Students Volunteer to Learn

Students Volunteer to Learn

Flint Hill School, which held graduation Saturday, won award in April for its volunteer program.

The Flint Hill School in Oakton operates on the belief that only part of a student's education comes from textbooks, while the rest is to be learned on the streets. This is why Flint Hill students can be found working at charities like Martha's Table in D.C. and Food for Others in Fairfax, as well as at stream cleanups, animal shelters, churches and anywhere else that help may be needed.

It is part of the school's mission statement that students be encouraged to "think globally, analytically and responsibly about complex world issues" and "respond locally through service to others." To support this mission, the school stages annual service days and requires 10 hours of community service from eighth-graders and 15 hours annually from ninth- through 12th-graders.

"There's a decent amount of people who do more than that," said Julia Korzeniewski, a recent graduate and the head of the Flint Hill Upper School's Service Club for the last two years, noting that 30 people at the school — including one teacher — received presidential service awards for logging over 100 hours of volunteer work. That's out of 431 students in the Upper School.

"The students have really put an emphasis on community service as part of what we do at the school," said Suzanne Pidgeon, Flint Hill's community service coordinator. While Pidgeon helps to make volunteer efforts happen, students in the Service Club often come up with the ideas for service projects, as well as helping other students meet their service requirements.

She noted that volunteer hours are spent working for parks and recreation departments and veterinary clinics as well as the more traditional food banks. "It's a very well-rounded and accomplished program," she said.

THE SCHOOL was nominated by Reston Interfaith, a nonprofit organization that works with the area's needy poor and with which Flint Hill students have collaborated on myriad projects.

Korzeniewski said members of the Service Club have come to find fulfillment in community service and try to pass that enjoyment on to other students by connecting them with programs that suit their interests.

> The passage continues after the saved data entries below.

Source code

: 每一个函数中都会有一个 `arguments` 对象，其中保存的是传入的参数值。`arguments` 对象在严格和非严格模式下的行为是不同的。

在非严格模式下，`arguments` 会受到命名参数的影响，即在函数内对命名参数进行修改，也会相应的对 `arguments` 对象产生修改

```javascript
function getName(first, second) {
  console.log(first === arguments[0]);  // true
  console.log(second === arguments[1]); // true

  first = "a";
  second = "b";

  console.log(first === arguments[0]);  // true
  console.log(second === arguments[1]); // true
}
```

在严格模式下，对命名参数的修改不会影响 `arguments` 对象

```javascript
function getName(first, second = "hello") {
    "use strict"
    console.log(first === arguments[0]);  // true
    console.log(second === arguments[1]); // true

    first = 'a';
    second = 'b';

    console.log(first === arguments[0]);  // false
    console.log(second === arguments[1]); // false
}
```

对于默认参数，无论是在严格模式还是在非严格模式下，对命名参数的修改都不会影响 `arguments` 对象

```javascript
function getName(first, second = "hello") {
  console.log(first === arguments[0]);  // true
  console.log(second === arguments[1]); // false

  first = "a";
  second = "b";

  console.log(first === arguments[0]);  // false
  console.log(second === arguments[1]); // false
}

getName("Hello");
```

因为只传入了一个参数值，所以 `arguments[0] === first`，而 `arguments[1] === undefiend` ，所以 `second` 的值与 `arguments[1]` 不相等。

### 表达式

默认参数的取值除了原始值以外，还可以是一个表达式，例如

"I think everyone in the Service Club has found organizations where it's gotten to the point that it doesn't really feel like service anymore," she said. Although some may initially view the service requirements as a task, said Korzeniewski, "most people, once they do it, they seem to really enjoy it."

She said some of her own service hours have been spent helping her father host a golf tournament to benefit the Center for Missing and Exploited Children, and she has taught Sunday school for preschoolers at her church for the last three years because she enjoys it. "You're supposed to get something from doing your service, too," she said.

One student who has taken to his volunteer work is rising senior John Mooney, who received one of the two Youth Volunteer awards bestowed this year by Volunteer Fairfax for his having logged some 640 volunteer hours riding with a medic unit for the Vienna Volunteer Fire Department. Now, after just over a year at the fire department, those hours have climbed upwards of 1,000, said Mooney from the fire station, where he was working a 24-hour shift Monday.

"At this point, I think it's something I want to do as a career," he said. "I like the work, and there's good camaraderie. The work is a lot of fun most of the time."

Mooney, who is trained in CPR, carries and hooks up equipment for his medic unit and takes care of details like putting patients on oxygen and setting up IV bags.

During the school year, he said, he usually works a 12-hour shift on Fridays and the occasional 24-hour shift on holidays. Now that school is out, he will be putting in many more hours.

Mooney said he plans to get his paramedic's associate's degree and then work full time for a fire department, possibly Fairfax County Fire and Rescue.

Because of Flint Hill's experiential approach to education, said Pidgeon, who has children attending the school, "I know my children are not prepared just to go to college. They're being prepared to be good citizens and great adults."